Nieuws - 4 oktober 2007

GM crops less hard on environment

Farmers who grow transgenic crops use lower amounts of pesticides and therefore put less pressure on the environment, conclude RIKILT researchers and their international colleagues in a literature study soon to be published in Pest Management Science.

The total land area devoted to genetically modified crops is now twice the size of Spain. Most gm crops are more resistant to disease as a result of the modification they have undergone. Some manufacture their own insecticide through the implanted genes of the Bacillus thuringiensis soil bacteria, for example Bt cotton and Bt maize. Other crops can survive treatment with a broad-spectrum herbicide such as Round Up: weeds are killed but the crop survives as a result of genetic modification.

The International Union for Pure and Applied Chemistry, an organisation representing the chemical industry, started a project in 2002 in which researchers from nine countries examined the effect of the introduction of genetically modified crops on pesticide use. The leader of the recently completed project, Dr Gijs Kleter of RIKILT, is also first author of the study which will be published soon.
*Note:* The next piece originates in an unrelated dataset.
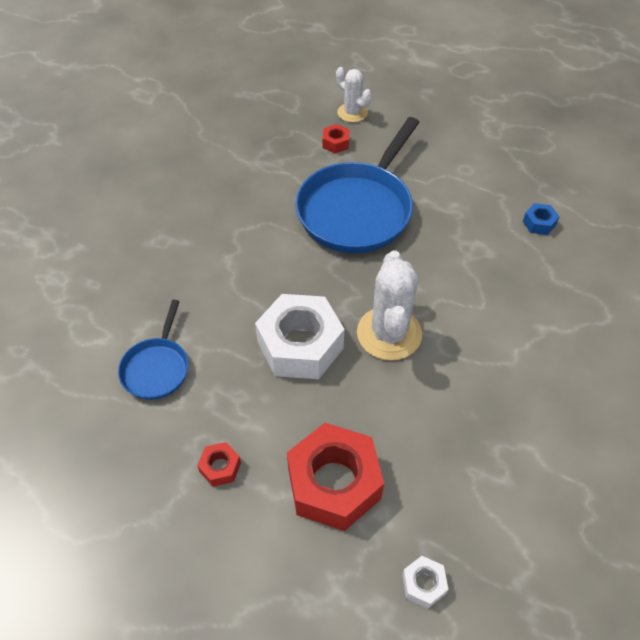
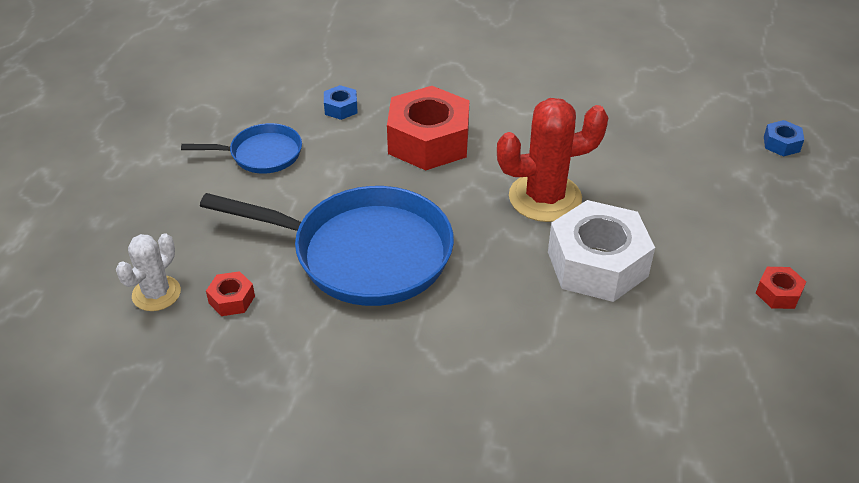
camera: 105 degrees left, 10 degrees down
blue pan [118,300,189,400] -> blue pan moved to [181,123,302,174]
red nut [287,423,384,531] -> red nut moved to [387,86,470,170]
white cactus [357,251,422,361] -> red cactus [497,98,609,222]
white nut [402,556,448,608] -> blue nut [764,120,804,157]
The publication indicates that in the United States – where companies and the government have collected more data than in other countries – farmers who grow herbicide-resistant soya, maize and cotton use 25 to 33 percent less pesticides than farmers who grow the same unmodified crops in their fields. Similar figures are also found in other countries. In Canada, for example, farmers growing herbicide-resistant rapeseed use 37 percent less pesticides.

Even taking into account the pesticides that gm crops manufacture themselves, Australian researchers calculated that a crop such as Bt cotton is less environmentally damaging than conventionally grown crops: 53 to 23 percent less than in conventional cotton.

In addition to environmental advantages, gm crops have more in their favour, say the researchers. Agricultural labourers and farmers come less into contact with pesticides and consumer exposure to pesticides is also less.